WORK TASK:
Your answer consists of the lines in the data that contain "around". Copy each of them.

(INPUT FOR THIS TASK Opens)

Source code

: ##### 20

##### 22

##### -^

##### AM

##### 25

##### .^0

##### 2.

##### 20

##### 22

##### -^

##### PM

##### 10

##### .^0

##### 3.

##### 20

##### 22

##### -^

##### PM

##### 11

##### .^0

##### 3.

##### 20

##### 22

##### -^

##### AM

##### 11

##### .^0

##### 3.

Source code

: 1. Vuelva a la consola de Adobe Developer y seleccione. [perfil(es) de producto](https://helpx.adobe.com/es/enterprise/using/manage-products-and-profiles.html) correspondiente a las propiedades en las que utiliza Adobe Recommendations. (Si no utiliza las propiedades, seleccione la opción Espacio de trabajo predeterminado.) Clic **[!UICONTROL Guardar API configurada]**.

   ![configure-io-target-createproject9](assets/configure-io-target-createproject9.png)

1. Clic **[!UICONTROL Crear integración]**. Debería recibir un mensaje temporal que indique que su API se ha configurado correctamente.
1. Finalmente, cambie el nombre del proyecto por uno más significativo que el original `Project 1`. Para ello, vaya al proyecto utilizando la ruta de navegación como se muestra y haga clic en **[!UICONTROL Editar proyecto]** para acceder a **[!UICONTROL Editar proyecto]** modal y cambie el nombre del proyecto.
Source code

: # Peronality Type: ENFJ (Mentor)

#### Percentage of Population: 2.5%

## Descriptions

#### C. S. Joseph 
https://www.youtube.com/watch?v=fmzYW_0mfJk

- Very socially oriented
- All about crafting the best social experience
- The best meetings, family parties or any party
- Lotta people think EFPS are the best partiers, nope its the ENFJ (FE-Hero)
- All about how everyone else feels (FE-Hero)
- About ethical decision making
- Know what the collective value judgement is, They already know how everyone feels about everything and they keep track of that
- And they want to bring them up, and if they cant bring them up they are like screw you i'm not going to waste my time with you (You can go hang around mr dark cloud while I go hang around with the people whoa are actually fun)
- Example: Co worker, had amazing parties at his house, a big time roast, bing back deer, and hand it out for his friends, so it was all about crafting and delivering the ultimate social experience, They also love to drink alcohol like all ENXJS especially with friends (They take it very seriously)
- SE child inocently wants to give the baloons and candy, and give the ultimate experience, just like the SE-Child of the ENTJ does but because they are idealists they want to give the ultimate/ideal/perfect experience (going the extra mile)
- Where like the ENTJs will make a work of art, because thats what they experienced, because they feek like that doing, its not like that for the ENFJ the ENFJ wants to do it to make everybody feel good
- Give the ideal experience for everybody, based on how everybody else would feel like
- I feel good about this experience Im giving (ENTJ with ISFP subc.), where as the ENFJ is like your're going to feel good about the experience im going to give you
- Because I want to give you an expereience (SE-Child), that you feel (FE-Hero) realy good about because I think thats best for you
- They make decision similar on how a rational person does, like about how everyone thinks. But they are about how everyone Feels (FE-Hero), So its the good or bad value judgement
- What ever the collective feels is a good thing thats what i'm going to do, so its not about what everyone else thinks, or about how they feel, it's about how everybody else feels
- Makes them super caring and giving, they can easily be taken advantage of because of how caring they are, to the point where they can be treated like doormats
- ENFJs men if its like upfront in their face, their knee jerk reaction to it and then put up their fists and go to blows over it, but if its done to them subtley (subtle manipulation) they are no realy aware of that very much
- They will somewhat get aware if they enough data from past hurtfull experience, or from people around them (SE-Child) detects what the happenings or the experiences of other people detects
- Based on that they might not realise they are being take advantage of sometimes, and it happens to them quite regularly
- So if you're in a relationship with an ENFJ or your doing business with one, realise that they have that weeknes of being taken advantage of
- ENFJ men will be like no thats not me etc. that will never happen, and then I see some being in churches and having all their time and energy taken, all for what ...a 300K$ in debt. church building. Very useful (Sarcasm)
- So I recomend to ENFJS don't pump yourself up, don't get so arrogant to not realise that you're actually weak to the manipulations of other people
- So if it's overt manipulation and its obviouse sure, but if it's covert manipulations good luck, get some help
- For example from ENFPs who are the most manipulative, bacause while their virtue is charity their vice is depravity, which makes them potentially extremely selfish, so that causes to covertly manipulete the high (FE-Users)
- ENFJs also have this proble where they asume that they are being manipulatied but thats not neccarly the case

(INPUT FOR THIS TASK Closes)

EXERCISE ANSWER:
- And they want to bring them up, and if they cant bring them up they are like screw you i'm not going to waste my time with you (You can go hang around mr dark cloud while I go hang around with the people whoa are actually fun)
- They will somewhat get aware if they enough data from past hurtfull experience, or from people around them (SE-Child) detects what the happenings or the experiences of other people detects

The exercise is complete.